DOCUMENT SECTION:
▼

Top 5 Disney Duets

Guys! I’m leaving tomorrow. With a collective 10 hours of holding for cast members (all of whom were super courteous and helpful, and frankly a lot of folks are dealing with bigger fall out from Irma than having to wait a week to ride Flight of Passage) and tonight I’m going to see War Paint, so I though it was a good time to talk about duets.

A duet is, quite simply, a song sung between two people. They are often, but not always, romantic in nature (all of the ones on this list are…) and often they take place in the climax of Act II. Some of classic Broadway duets include, “People Will Say We’re In Love” from Oklahoma, “Friendship” from assorted Cole Porter projects but mostly Anything Goes, “For Good” from Wicked, “What You Own,” from Rent, and the ultimate Act II duet “Suddenly Seymour” from Little Shop of Horrors.

5. “I See The Light” from Rapunzel

I see the light

I remember the first time I heard this song, when Mandy Moore and Zachary Levi sang it at the Oscars. I was already deep into crush land with Zach, because I’d been watching Chuck and learning that he could sing, whoo baby. Anyway, the song, it’s beautiful and illuminates (ha!) the relationship between Rapunzel and Flynn so perfectly, as well as walking through their journey. This is the fulfillment of what they both want more than anything before. And those lanterns.

4. “Once Upon A Dream” from Sleeping Beauty

Once Upon a Dream

There are few things in the world I love the way I love the moment where Aurora and Phillip waltz through the woods together. It’s so lovely, and this perfect little song about feeling like you know some one and being connected by fate and love. Ugh, it’s so beautiful.

▲

SOURCE DATA:
▼

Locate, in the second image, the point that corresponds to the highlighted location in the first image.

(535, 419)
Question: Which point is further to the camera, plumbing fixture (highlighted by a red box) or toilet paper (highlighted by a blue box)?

▲

PROBLEMS:
1. From the Disney duets post, list each song given as an example of a classic Broadway duet, along with the show the post names for it.
2. In the Disney duets post, take the part that opens with the words containing "I remember the" and closes with "And those lanterns.". Write it out again with "lanterns" switched to "floating lights".
3. Continue the Disney duets post above, starting right after its last sentence.

ANSWERS PROVIDED:
1.
- "People Will Say We're In Love" from Oklahoma
- "Friendship" from assorted Cole Porter projects, mostly Anything Goes
- "For Good" from Wicked
- "What You Own" from Rent
- "Suddenly Seymour" from Little Shop of Horrors

2.
I remember the first time I heard this song, when Mandy Moore and Zachary Levi sang it at the Oscars. I was already deep into crush land with Zach, because I’d been watching Chuck and learning that he could sing, whoo baby. Anyway, the song, it’s beautiful and illuminates (ha!) the relationship between Rapunzel and Flynn so perfectly, as well as walking through their journey. This is the fulfillment of what they both want more than anything before. And those floating lights.

3.
3. “Something There” from Beauty And The Beast

Something There

I have deep affection for the music from Beauty And The Beast and “Something There” is certainly up there in the “songs that sometimes get forgotten.” A big function of the duet is often to move us emotionally from one place to another with characters. This does that, almost as clearly as anything.

2. “If I Didn’t Have You” from Monsters Inc.

Monsters Inc

I’ve spent a lot of time talking about how much I love Billy Crystal, and I also love John Goodman, and I love the sort of old school-ness of both of them, which is captured in this delightful bff duet between Mike and Sulley from Monsters Inc.

1. “A Whole New World” from Aladdin

A_Whole_New_World.png

In the intro I described “Suddenly Seymour” as the ultimate Act II duet. It is. It is the best one ever written in my very very unexpert opinion, however, Howard Ashman and Alan Menken also wrote the second best Act II duet ever for Aladdin and it’s “A Whole New World.” Aladdin and Jasmine’s magic carpet ride around the world is delightful, romantic and soaring. Also, Lea Solanga.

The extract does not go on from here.